I sat as an arbitrator today in the Bucks County Court of Common Pleas and heard two personal injury cases in which each plaintiff alleged his/her injuries were serious enough to overcome the limited tort threshold. For anyone who has purchased motor vehicle liability insurance and still does not know what the limited tort threshold is, it is the selection you make when you elect to give up the right to sue for “minor” injuries in exchange for a lower insurance premium.
Now, mind you, I represent plaintiffs in personal injury cases and do this for a living, so I was not unsympathetic to the plaintiffs and their attorneys. I believed they suffered injuries in the accidents. However, I simply found their proof lacking when it came to establishing a “serious impairment of a body function.” Perhaps the plaintiffs or their attorneys simply lacked an understanding of what this means. The law requires that a plaintiff not only establish an injury, but also demonstrate how it has had a significant impact on his/her usual and customary activities. It is not enough to claim one experiences pain when lifting, bending, reaching, etc. or that you can no longer pick up your child. It also doesn’t help when, as in one of the cases today, the plaintiff fills out her doctor’s questionnaires reporting minimal impact on her activities and then tries to convince the arbitrators otherwise.

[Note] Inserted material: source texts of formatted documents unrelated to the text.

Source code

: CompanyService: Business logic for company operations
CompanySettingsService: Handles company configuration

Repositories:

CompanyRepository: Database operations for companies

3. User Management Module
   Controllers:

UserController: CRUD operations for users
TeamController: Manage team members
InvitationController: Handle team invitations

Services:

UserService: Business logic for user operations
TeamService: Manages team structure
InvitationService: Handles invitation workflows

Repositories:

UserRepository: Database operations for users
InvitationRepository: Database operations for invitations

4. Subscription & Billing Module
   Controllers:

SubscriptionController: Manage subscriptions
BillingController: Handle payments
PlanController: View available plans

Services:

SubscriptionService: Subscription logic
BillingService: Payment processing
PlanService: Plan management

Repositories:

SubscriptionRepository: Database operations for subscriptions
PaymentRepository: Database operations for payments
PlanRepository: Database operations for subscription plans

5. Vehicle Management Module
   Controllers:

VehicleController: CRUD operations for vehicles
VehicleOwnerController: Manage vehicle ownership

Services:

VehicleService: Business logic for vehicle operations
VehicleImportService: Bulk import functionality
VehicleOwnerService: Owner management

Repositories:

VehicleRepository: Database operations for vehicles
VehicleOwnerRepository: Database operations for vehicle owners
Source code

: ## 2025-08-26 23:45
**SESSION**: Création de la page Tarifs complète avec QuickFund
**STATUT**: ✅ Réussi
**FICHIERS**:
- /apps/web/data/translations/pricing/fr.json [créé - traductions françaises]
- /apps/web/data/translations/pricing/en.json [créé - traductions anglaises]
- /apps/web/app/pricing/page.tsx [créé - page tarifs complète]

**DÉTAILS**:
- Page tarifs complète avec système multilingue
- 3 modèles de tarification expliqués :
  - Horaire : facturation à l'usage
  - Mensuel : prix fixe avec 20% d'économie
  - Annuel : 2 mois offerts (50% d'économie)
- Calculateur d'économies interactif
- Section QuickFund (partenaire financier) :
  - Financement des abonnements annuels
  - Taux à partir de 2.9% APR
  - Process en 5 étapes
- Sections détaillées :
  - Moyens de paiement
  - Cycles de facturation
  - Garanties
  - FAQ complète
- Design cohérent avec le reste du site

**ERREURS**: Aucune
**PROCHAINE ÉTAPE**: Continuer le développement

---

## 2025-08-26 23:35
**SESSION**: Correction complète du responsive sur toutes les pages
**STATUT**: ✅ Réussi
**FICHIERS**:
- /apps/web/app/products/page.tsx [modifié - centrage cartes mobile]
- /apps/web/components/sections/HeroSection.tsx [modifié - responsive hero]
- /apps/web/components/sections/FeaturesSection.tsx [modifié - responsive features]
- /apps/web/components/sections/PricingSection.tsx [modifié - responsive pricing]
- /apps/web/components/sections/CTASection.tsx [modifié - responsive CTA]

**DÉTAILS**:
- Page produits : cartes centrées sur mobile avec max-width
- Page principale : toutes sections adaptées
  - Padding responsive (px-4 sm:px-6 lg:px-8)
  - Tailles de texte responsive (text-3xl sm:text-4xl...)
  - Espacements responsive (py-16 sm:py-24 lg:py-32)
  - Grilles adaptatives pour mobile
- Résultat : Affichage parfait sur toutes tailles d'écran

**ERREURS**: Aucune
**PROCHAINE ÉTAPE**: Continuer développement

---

If you are concerned about your ability to be compensated in the event you are injured in an automobile accident, the simplest solution is to select full tort. If you have selected limited tort, one thing you can do to help your attorney is to keep a diary after the accident writing down all the specific occasions and examples of how your injuries impact your life. Dates, times and places of repeated occasions when you could not participate in a family activity, had to give up a second job or income producing hobby, or otherwise significantly altered your normal work/play activity will help your attorney convey to the factfinder how significant an impact you have suffered. Having to give up golf when you only play four times a year or having to play in pain, even as a regular duffer, won’t win the day.